Uygulamada uyuşmazlık konusu yerlerin ortak yerler kapsamında olup olmadığı sorunu sıklıkla gündeme gelmektedir. Bağımsız bölüm maliklerinin oybirliği bulunmaksızın ortak yerler üzerinde herhangi bir tasarrufta bulunması, tekelden kullanıma yer verilmesi gibi konular birçok davanın temelini oluşturmaktadır.[2]

Ortak yerlerin kapsamı belirlenirken kat maliklerinin oybirliğiyle bu konuda sözleşme ile bir belirleme yapıp yapmadığına, kanunda yer alan örneklemeler arasında bulunup bulunmadığına ve ortaklaşa kullanma, korunma veya faydalanma için zorunlu yerlerden olup olmadığına bakılması gerekir. 

Ortak yer kapsamına giren yerler üzerinde kanunun açık hükmü gereği kat malikleri ortak malik olurlar. 

KMK Madde 16 – Kat malikleri anagayrimenkulün bütün ortak yerlerine, arsa payları oranında, ortak mülkiyet hükümlerine göre malik olurlar. 

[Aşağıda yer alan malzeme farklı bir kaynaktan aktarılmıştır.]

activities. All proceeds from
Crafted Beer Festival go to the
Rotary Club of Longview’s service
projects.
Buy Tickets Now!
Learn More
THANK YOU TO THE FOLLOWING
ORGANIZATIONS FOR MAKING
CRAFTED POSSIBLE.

Kat malikleri ortak yerlerde kullanma hakkına sahiptirler; bu hakkın genel kömürlük, garaj, teras, çamaşırhane ve çamaşır kurutma alanları gibi yerlerdeki ölçüsü, aksine sözleşme olmadıkça, her kat malikine ait arsa payı ile oranlıdır.

Kanun burada ikili bir ayrım yapar. Birinci fıkrası ortak mülkiyet konusunda arsa payı oranı ayrımı yapmamıştır; bunun nedeni ise bazı ortak yerlerin (asansör, merdiven, duvarlar vb.) niteliği gereği herkesin eşit kullanımına sahip olmasını gerektirmesidir. Ancak ikinci fıkra ölçülebilen kullanım hakkına konu olan ortak yerler (garaj, teras, çamaşırhane vb.) için ortak mülkiyetin arsa payı oranında olacağını konusunda bir farklılık getirmiştir. Çünkü bu gibi ortak yerlerin belli bir alanını, belirli bir ölçüde el altına almak ve kullanmak birinci fıkradakinin tersine mümkündür. [3]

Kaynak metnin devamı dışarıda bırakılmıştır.